→ **Record excerpts**:

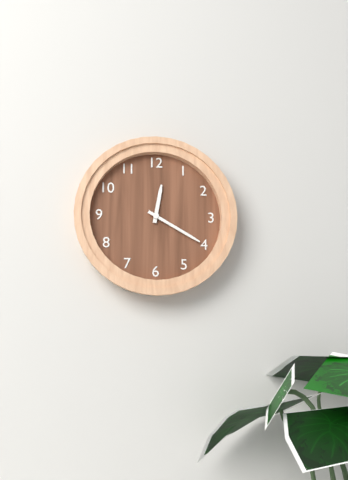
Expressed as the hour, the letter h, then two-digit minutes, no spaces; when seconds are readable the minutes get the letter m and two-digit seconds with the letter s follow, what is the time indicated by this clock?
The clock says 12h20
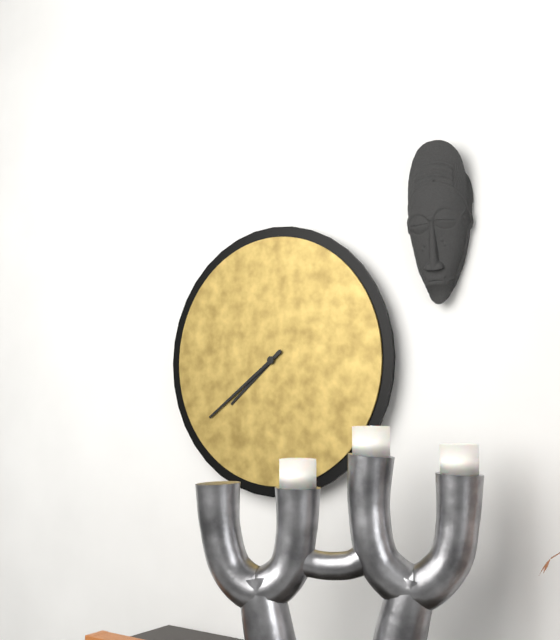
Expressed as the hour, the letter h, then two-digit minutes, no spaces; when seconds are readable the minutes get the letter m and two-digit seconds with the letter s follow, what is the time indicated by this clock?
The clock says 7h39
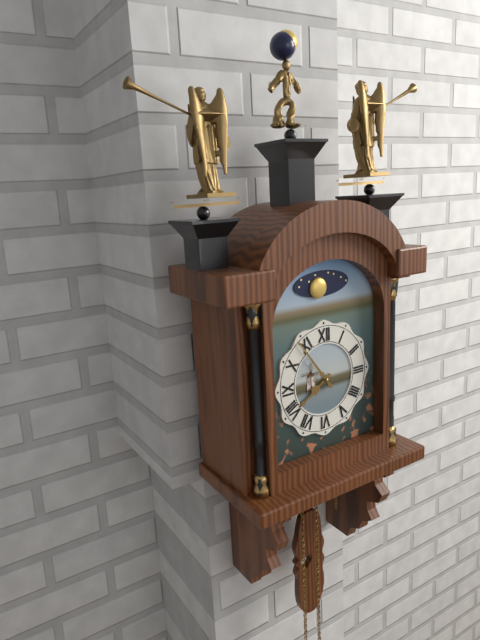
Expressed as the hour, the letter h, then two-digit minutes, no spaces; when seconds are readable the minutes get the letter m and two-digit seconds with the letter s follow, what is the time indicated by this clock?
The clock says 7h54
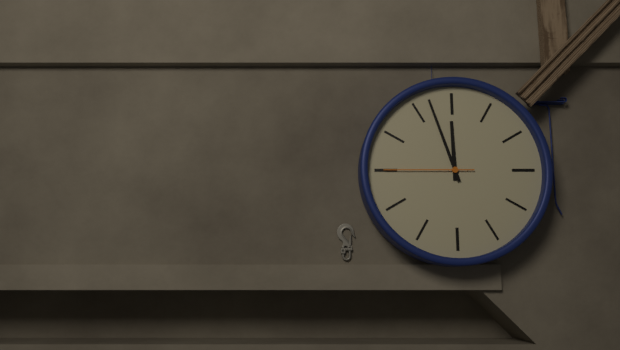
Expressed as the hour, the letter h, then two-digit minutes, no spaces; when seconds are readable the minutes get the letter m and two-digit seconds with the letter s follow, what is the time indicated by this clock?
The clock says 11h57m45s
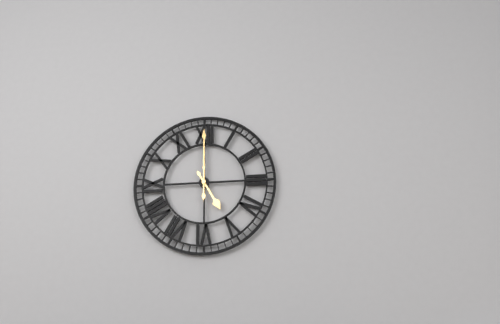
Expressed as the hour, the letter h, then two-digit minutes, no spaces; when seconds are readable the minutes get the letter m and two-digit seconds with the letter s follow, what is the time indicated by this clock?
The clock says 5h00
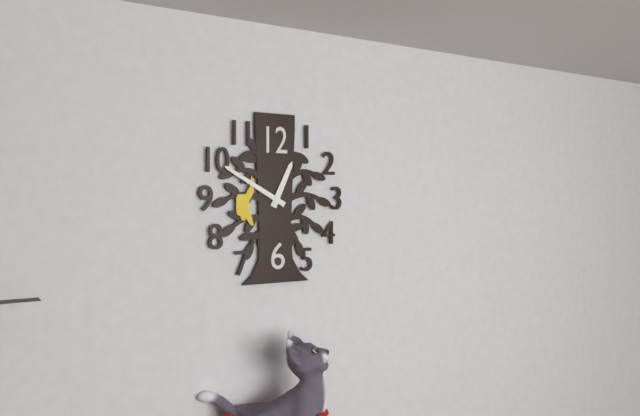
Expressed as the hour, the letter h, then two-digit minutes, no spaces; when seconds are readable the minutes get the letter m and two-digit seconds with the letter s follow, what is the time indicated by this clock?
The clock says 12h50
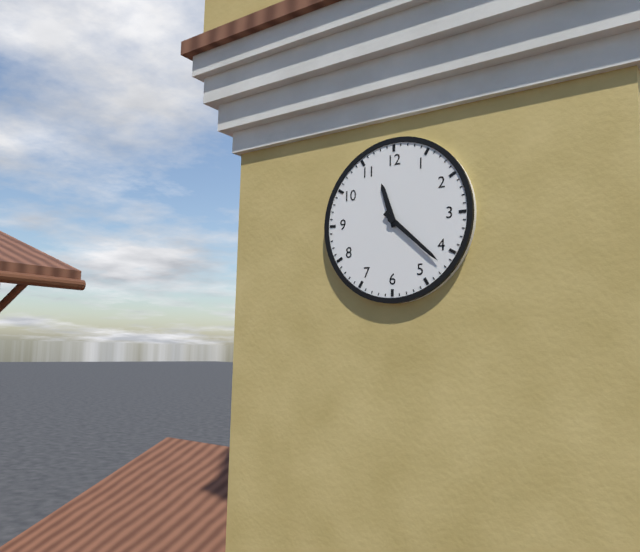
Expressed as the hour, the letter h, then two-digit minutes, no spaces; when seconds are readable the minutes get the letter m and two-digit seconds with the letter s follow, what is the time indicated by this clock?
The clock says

→ **What needs to be done**: Render the items above as a JSON list of strings, one string per line with blank lines left out. Leave the pictures out.

→ **Result for this exercise**:
[
  "Expressed as the hour, the letter h, then two-digit minutes, no spaces; when seconds are readable the minutes get the letter m and two-digit seconds with the letter s follow, what is the time indicated by this clock?",
  "The clock says 12h20",
  "Expressed as the hour, the letter h, then two-digit minutes, no spaces; when seconds are readable the minutes get the letter m and two-digit seconds with the letter s follow, what is the time indicated by this clock?",
  "The clock says 7h39",
  "Expressed as the hour, the letter h, then two-digit minutes, no spaces; when seconds are readable the minutes get the letter m and two-digit seconds with the letter s follow, what is the time indicated by this clock?",
  "The clock says 7h54",
  "Expressed as the hour, the letter h, then two-digit minutes, no spaces; when seconds are readable the minutes get the letter m and two-digit seconds with the letter s follow, what is the time indicated by this clock?",
  "The clock says 11h57m45s",
  "Expressed as the hour, the letter h, then two-digit minutes, no spaces; when seconds are readable the minutes get the letter m and two-digit seconds with the letter s follow, what is the time indicated by this clock?",
  "The clock says 5h00",
  "Expressed as the hour, the letter h, then two-digit minutes, no spaces; when seconds are readable the minutes get the letter m and two-digit seconds with the letter s follow, what is the time indicated by this clock?",
  "The clock says 12h50",
  "Expressed as the hour, the letter h, then two-digit minutes, no spaces; when seconds are readable the minutes get the letter m and two-digit seconds with the letter s follow, what is the time indicated by this clock?",
  "The clock says"
]